Coinfection and coexistence of two different lentiviruses in the same host have been observed naturally (2
). In phylogenetic analysis, some of the primate lentiviruses were found to be recombinants of two distinct parental viruses, which must have arisen from coinfection of these two viruses in a single cell (3
). In cells coinfected with two such distinct parental viruses, two different Gag proteins would be expressed in the same cells, which raises a possibility that different but related Gag proteins coassemble into the same virions. Indeed, in cells coexpressing both HIV-1 and HIV-2, HIV-1 and HIV-2 Gag proteins colocalized at the PM and coassembled into the same virions (10
). Gag proteins of more distantly related retroviruses also coassemble when modified by addition of a heterologous membrane binding motif (7
) or exchange of CA (1
). However, coassembly between native Gag proteins of retroviruses of different genera, such as HIV-1 and HERV-K, has not been observed. Because diverse retroviruses rely on similar host factors, such as phosphatidylinositol (4,5)-bisphosphate [PI(4,5)P2
] and ESCRT proteins, consequences that arise from coexpression of HIV-1 and HERV-K Gag proteins in the same cell might rather be competition for cellular cofactors and inhibition of assembly of one virus.

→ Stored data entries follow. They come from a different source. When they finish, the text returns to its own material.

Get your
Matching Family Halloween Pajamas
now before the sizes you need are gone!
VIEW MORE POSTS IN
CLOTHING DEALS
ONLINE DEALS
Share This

We hypothesized that if expression of HERV-K Gag is induced by HIV-1 infection, the HERV-K Gag might compete with HIV-1 Gag in the same host cell. In this study, we report that HERV-K Gag indeed inhibited the HIV-1 release efficiency and infectivity when Gag from HERV-KCON was coexpressed with HIV-1. Unexpectedly, HERV-K Gag colocalized with HIV-1 Gag at the PM and coassembled into the same virion. We found that both membrane binding and NC-mediated RNA binding of Gag are required for coassembly between HIV-1 and HERV-K Gag as well as for inhibition of progeny virus release and infectivity. To our knowledge, this is the first example in which a retroviral Gag coassembles with, and inhibits assembly of, another retrovirus Gag protein coexpressed in the same cells.